Highlights & Insights¶
- The "Perceive-then-Understand" design philosophy: Carrying out localization within the visual tokenizer instead of the LLM mimics human visual processing. This represents a highly generalizable paradigm.
- Training efficiency from decoupled architecture: Enables pre-training the localization ability on million-scale detection datasets without involving the LLM, a feat impossible for conventional MLLMs.
- LVIS-Ground benchmark: Points out evaluation gaps by introducing the AS-MANY-Protocol evaluation scheme and a 1203-class grounding benchmark.
- Groma Instruct construction: Combining SoM visual prompting, GPT-4V, and rich textual context is an effective recipe for constructing grounded conversation data.
- Unified region token: Elegant design where the same token representation handles both referring inputs and grounding outputs.
Limitations & Future Work¶
- Does not support free-form region inputs (such as clicks or scribbles), being restricted only to bounding boxes.
- Does not support pixel-level grounding (such as segmentation masks); the authors suggest replacing the box proposer with Mask2Former.
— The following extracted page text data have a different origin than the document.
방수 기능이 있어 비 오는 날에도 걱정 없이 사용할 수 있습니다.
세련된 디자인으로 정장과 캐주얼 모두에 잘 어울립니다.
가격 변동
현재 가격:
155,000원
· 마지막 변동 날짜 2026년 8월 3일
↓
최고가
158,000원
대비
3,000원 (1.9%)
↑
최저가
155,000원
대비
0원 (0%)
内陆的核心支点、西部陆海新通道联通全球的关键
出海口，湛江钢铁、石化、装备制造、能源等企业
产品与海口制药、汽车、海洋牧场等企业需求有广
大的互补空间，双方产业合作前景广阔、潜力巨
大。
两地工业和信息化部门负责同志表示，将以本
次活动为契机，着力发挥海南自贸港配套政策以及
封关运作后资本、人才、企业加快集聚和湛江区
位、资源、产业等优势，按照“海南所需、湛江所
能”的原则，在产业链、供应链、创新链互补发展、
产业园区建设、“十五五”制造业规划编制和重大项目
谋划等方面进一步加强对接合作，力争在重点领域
- DINOv2 features are not naturally aligned with text, resulting in slightly weaker performance on conversation and reasoning tasks compared to CLIP-based methods.
- The recall of the region proposer sets the performance ceiling of the entire system—if a target region is not proposed, it cannot be understood.
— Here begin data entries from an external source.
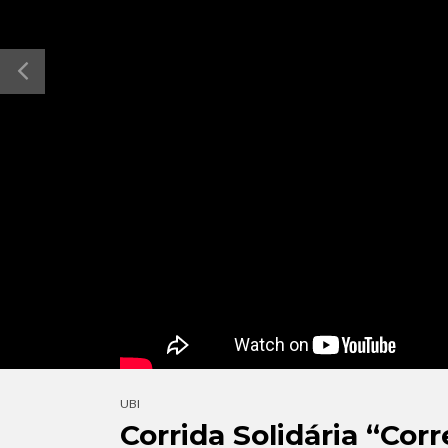
UBI
Corrida Solidária “Cor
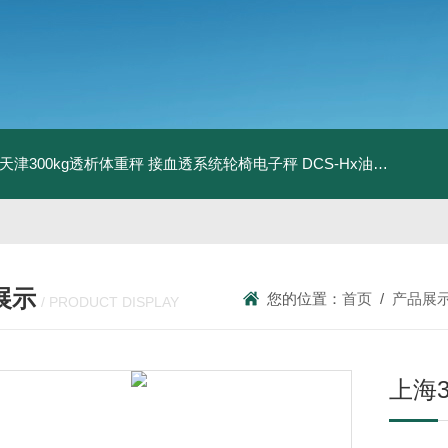
08天津300kg透析体重秤 接血透系统轮椅电子秤
DCS-Hx油桶搬运车电子秤 上海350kg防爆倒桶称
展示
您的位置：
首页
/
产品展
/ PRODUCT DISPLAY
上海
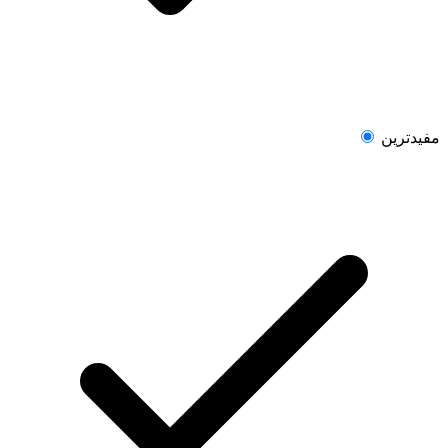
مفیدترین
- Insufficient small-object annotations in the training data limit the capability to locate small objects.
Related Work & Insights¶
- vs Shikra/Kosmos-2 (LLM-based coordinate outputs): Groma avoids the computational bottleneck of the LLM processing high-resolution inputs and achieves superior localization accuracy (LVIS-Ground AR: 28.8 vs 4.9).
- vs LISA/GLaMM (External localization modules): Groma does not require an external SAM module, thereby providing more efficient inference while unifying the representation of referring and grounding.
- vs Ferret (Spatial-aware visual sampling): Groma actively discovers ROIs through a region proposer rather than passively receiving inputs, outperforming Ferret by over 12 AR on LVIS-Ground.
- vs GPT4RoI (Simple pooling for region features): Groma extracts more refined, hierarchical features using multi-scale ROIAlign.
Rating¶
- Novelty: ⭐⭐⭐⭐⭐ Embedding localization into visual tokenization is a completely fresh paradigm, and the "perceive-then-understand" design philosophy is highly inspiring.
- Experimental Thoroughness: ⭐⭐⭐⭐☆ Covers three tasks—grounding, referring, and VQA—proposes the new LVIS-Ground benchmark, and provides comprehensive ablations.
- Writing Quality: ⭐⭐⭐⭐⭐ The logic is exceptionally clear; the comparison of the three paradigms (Figure 2) is highly intuitive and strong, and the motivation is naturally derived.
- Value: ⭐⭐⭐⭐☆ Introduces a highly influential new paradigm, though practical application scenarios are somewhat constrained by the lack of support for masks and free-form inputs.